One time, at the 2003 San Diego Comic-Con, Zdarsky was packed inside a Hyatt hotel elevator alongside convention exhibitors. As everyone surely noticed, Marvel Comics’ editor-in-chief Joe Quesada was crammed in the elevator as well. As others stared blankly in silence amid the complete lack of elbow room, Zdarsky lifted up his large unwieldy art case and asked aloud: “Would you look at my portfolio, sir?”

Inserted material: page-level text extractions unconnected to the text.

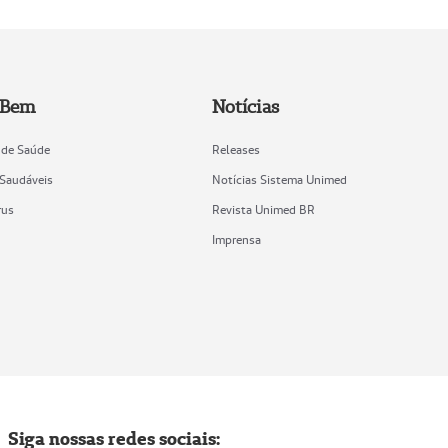
 Bem
Notícias
 de Saúde
Releases
 Saudáveis
Notícias Sistema Unimed
rus
Revista Unimed BR
Imprensa
Siga nossas redes sociais:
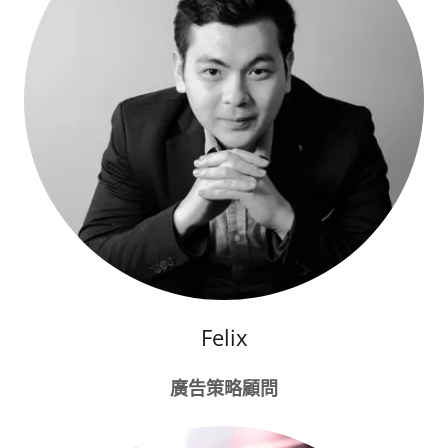
Felix
廣告策略顧問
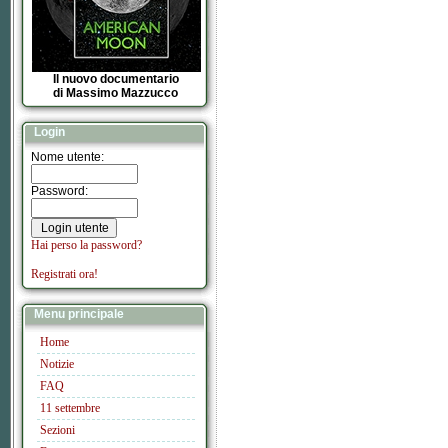
Il nuovo documentario
di Massimo Mazzucco
Login
Nome utente:
Password:
Hai perso la password?
Registrati ora!
Menu principale
Home
Notizie
FAQ
11 settembre
Sezioni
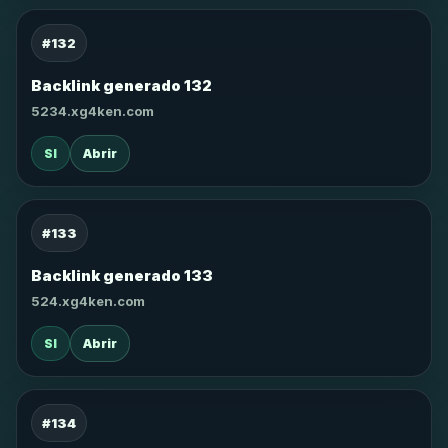
#132
Backlink generado 132
5234.xg4ken.com
SI
Abrir
#133
Backlink generado 133
524.xg4ken.com
SI
Abrir
#134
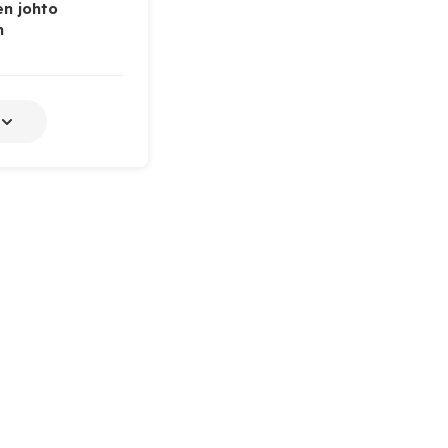
n johto
n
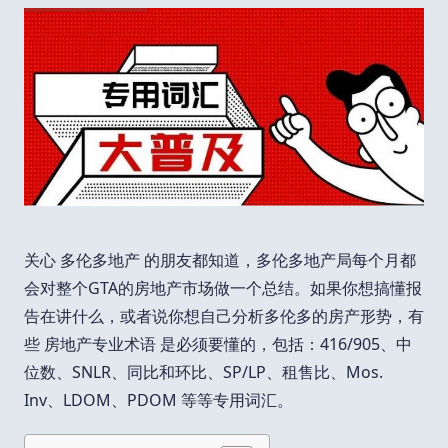
关心 多伦多地产 的朋友都知道，多伦多地产局每个月都
会对整个GTA的房地产市场做一个总结。如果你想搞懂报
告在讲什么，或者说你想自己分析多伦多的房产形势，有
些 房地产专业术语 是必须要懂的，包括：416/905、中
位数、SNLR、同比和环比、SP/LP、租售比、Mos.
Inv、LDOM、PDOM 等等专用词汇。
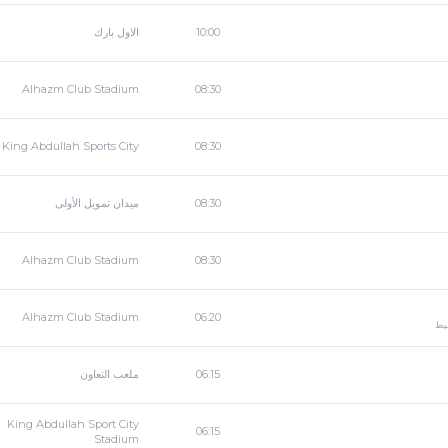
الاول بارك
10:00
Alhazm Club Stadium
08:30
King Abdullah Sports City
08:30
ميدان تمويل الأولى
08:30
Alhazm Club Stadium
08:30
Alhazm Club Stadium
06:20
يط
ملعب التعاون
06:15
King Abdullah Sport City
06:15
Stadium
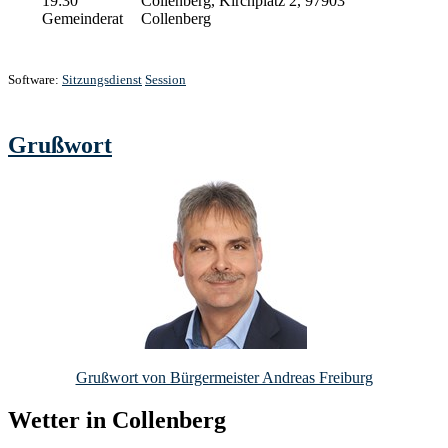
19:30
Collenberg, Kirchplatz 2, 97903
Gemeinderat
Collenberg
Software:
Sitzungsdienst
Session
Grußwort
Grußwort von Bürgermeister Andreas Freiburg
Wetter in Collenberg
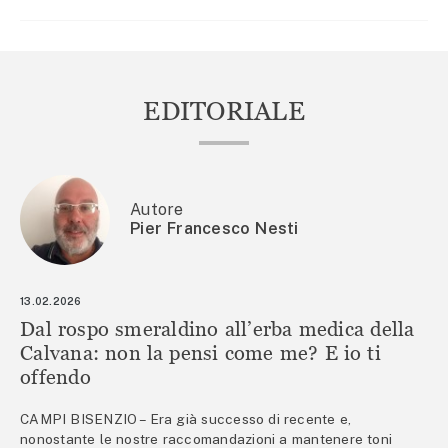
EDITORIALE
Autore
Pier Francesco Nesti
13.02.2026
Dal rospo smeraldino all’erba medica della
Calvana: non la pensi come me? E io ti
offendo
CAMPI BISENZIO – Era già successo di recente e,
nonostante le nostre raccomandazioni a mantenere toni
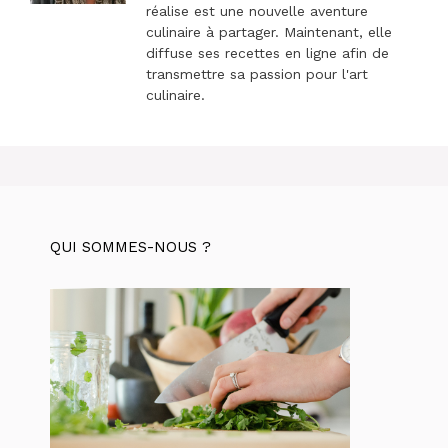
réalise est une nouvelle aventure
culinaire à partager. Maintenant, elle
diffuse ses recettes en ligne afin de
transmettre sa passion pour l'art
culinaire.
QUI SOMMES-NOUS ?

A decade later, people like Quesada were keen to see Zdarsky’s work. In 2013, he co-created the R-rated hit comic book series Sex Criminals, the story of a bank-robbing couple who stop time when they orgasm, which Apple banned on the ComiXology app and Time magazine ranked as the number-one comic of the year. Murray left his job at the Post so Zdarsky could pursue comics full-time.
The rigour of daily news reporting proved an asset. “In baseball, you have the five-tool player,” says Matt Fraction, the writer and co-creator of Sex Criminals, using a term to describe the rare athlete who excels in all the major physical categories. “If comics has an equivalent, the first tool is: ‘Can you meet deadlines?’ Chip has that newspaper background and he’s relentless.” Zdarsky landed jobs writing for well-known characters like Howard the Duck, Jughead and Daredevil. It seemed only a matter of time before DC came calling with the chance to write about the Dark Knight.
Zdarsky says he is hopeful he’s found something fresh to bring to a character who has been thoroughly chronicled and obsessively followed. A common critique of Batman is that he glamorizes a toxic kind of masculinity—hiding his vulnerability and acting out his aggression. Zdarsky says he’s interested in exploring these issues around Batman; his previous work on the Daredevil franchise explored the ramifications of vigilante violence. He likes to think the comic book version of Batman has more nuance than those seen in the movies—he’s less the brooding billionaire, more the complicated and compassionate hero with an army of like-minded individuals who help him do justice the way he sees fit. And it’s worth asking whether they are in the right. “Who holds them all accountable?” Zdarsky says.
Batman has a pretty solid track record of saving Gotham City, Earth and the universe, but Zdarsky says the most interesting way forward in the storytelling is to look at the character’s fallibility. “If he’s not perfect, then he can’t just be allowed to do whatever he wants,” Zdarsky says. His first outing as lead writer is an arc about mistakes from Batman’s youth catching up to him—and whether he can deal with the fallout. Long-time fans need not worry that Zdarsky’s taking things too far afield. “There’s punching,” he promises.